(Saved entries)
◆ ◆ ◆ ◆
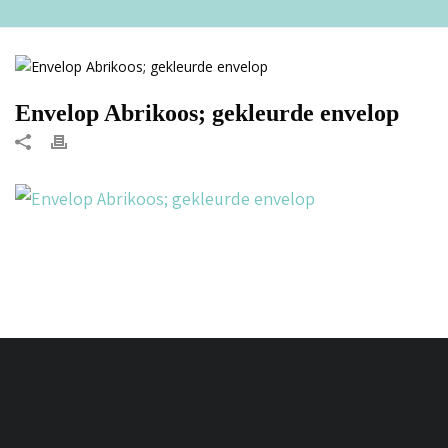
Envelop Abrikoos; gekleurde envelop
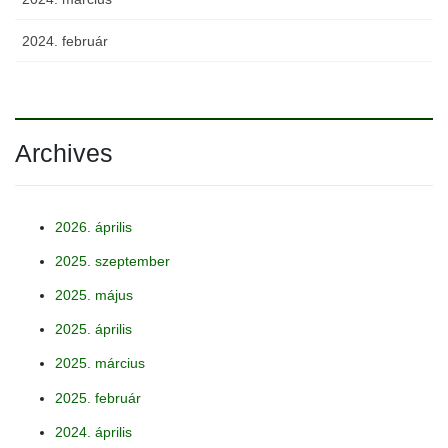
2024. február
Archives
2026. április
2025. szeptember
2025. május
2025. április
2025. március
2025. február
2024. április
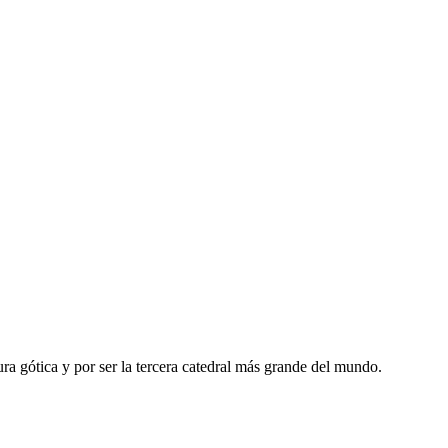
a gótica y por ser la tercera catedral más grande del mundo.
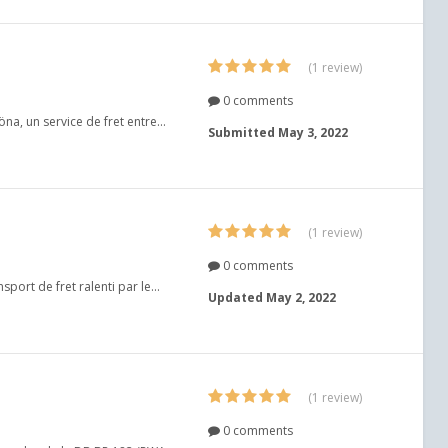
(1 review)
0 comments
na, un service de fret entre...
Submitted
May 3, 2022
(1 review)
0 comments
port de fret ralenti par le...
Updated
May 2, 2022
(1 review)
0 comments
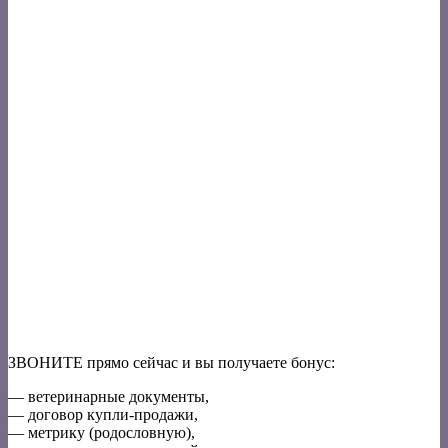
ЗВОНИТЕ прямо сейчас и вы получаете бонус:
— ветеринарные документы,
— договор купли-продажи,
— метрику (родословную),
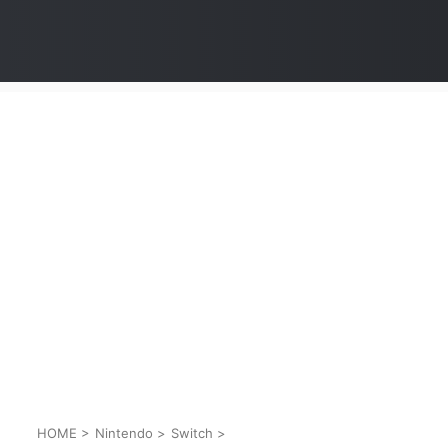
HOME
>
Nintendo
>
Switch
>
◆ ◆ ◆ ◆
§ What you should do
Lines from the one holding "na, un service de fret entre..." to the end of the data, both ends included, are to be given again exactly; no pictures belong in the copy.

§ Exercise response
na, un service de fret entre...
Submitted
May 3, 2022
(1 review)
0 comments
port de fret ralenti par le...
Updated
May 2, 2022
(1 review)
0 comments
ЗВОНИТЕ прямо сейчас и вы получаете бонус:
— ветеринарные документы,
— договор купли-продажи,
— метрику (родословную),
HOME
>
Nintendo
>
Switch
>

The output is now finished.